2021, Feb 8, ISAM Webinar: Human lung cell culture models for developing aerosol medicines

Next ISAM Webinar - February 8, 2021

Title: Human lung cell culture models for developing aerosol medicines against bacterial infections

Time: 8 am – 9 am (San Diego, CA); 11 am – 12 am (New York, NY); 5 pm – 6 pm (Paris, France)

ZOOM Webinar Link: https://zoom.us/j/99309369199

Presented by Claus-Michael Lehr

Helmholtz Institute for Pharmaceutical Research Saarland (HIPS), and Saarland University, Department of Pharmacy, 66123 Saarbrücken, Germany

Infectious diseases are on the raise and increasing challenge to human health with mortality rates predicted too soon exceed those of cancer and other diseases. Regardless of the recent pandemic caused by Corona virus, the problem of antimicrobial resistance continuous to increase while the number of new antibiotics and even the number of companies engaging in those is decreasing. Besides the need for new targets and molecules for anti-infective compounds, such as e.g. pathoblockers, there is also a need to deliver those across biological barriers preventing access to the target site. In this context aerosol medicines and pulmonary drug delivery deserve particular attention.

The air-blood barrier of the lungs with its large size (>100m2) and very thin epithelium (1-2μm) is a most attractive site for both systemic as well as local drug delivery. To study the cellular interactions of drugs and nanoparticles after deposition in the deep lung, our group has pioneered human alveolar epithelial cell models, including primary cells and as cell lines (1,2). More recently, we are moving towards microfluidic devices and more complex co-cultures, allowing to mimic the air-blood-barrier also in state of inflammation and chronic infections by biofilm forming bacteria (3,4,5).

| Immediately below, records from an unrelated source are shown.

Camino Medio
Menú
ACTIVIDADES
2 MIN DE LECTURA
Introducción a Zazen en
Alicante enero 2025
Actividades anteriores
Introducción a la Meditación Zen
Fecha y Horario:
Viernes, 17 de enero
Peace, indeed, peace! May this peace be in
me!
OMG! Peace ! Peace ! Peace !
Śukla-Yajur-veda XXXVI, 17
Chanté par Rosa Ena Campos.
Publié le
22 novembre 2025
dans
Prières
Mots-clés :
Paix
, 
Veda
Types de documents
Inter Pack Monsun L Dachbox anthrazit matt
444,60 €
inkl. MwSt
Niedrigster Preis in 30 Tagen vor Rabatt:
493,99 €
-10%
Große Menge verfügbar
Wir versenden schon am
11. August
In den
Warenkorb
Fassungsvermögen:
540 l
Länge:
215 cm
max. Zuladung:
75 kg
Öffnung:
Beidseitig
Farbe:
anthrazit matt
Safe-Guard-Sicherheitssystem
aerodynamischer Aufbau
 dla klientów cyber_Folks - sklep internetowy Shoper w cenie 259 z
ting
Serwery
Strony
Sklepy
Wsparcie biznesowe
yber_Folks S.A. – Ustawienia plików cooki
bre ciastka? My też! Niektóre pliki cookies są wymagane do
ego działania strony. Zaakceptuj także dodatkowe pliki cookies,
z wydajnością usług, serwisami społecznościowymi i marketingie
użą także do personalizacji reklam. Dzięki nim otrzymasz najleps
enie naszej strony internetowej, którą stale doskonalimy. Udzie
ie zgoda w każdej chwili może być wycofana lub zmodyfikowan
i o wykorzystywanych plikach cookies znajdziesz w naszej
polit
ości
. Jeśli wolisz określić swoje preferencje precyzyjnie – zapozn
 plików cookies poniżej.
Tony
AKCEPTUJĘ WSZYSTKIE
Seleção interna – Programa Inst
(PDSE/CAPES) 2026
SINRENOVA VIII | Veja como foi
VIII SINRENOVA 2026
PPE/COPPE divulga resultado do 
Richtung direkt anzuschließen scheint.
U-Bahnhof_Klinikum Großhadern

In vitro studies on such systems suggest that some novel self-assembling nanocarriers (6), capable to co-deliver Tobramycin and modern PQSI may allow to significantly reduce the dose of the antibiotic for completely eradicating the bugs and thus to reduce the risk of inducing antimicrobial resistance.

References

1. Elbert, K. J. et al. Monolayers of human alveolar epithelial cells in primary culture for pulmonary absorption and transport studies. Pharm Res 16, 601–608 (1999).
2. Kuehn, A. et al. Human alveolar epithelial cells expressing tight junctions to model the air-blood barrier. ALTEX 33, 251–260 (2016).
3. Costa, A., et al. Triple co-culture of human alveolar epithelium, endothelium and macrophages for studying the interaction of nanocarriers with the air-blood barrier. ACTA BIOMATERIALIA 91, 235–247 (2019).
4. Artzy Schnirman, A. et al. Capturing the Onset of Bacterial Pulmonary Infection in Acini‐On‐Chips. Adv. Biosys. 3, 1900026 (2019).
5. Montefusco-Pereira, C. V. et al. P. aeruginosa Infected 3D Co-Culture of Bronchial Epithelial Cells and Macrophages at Air-Liquid Interface for Preclinical Evaluation of Anti-Infectives. JoVE (2020). doi:10.3791/61069
6. Ho, D.-K. et al. Squalenyl Hydrogen Sulfate Nanoparticles for Simultaneous Delivery of Tobramycin and an Alkylquinolone Quorum Sensing Inhibitor Enable the Eradication of P. aeruginosa Biofilm Infections. Angew. Chem. Int. Ed. Engl. 59, 10292–10296 (2020).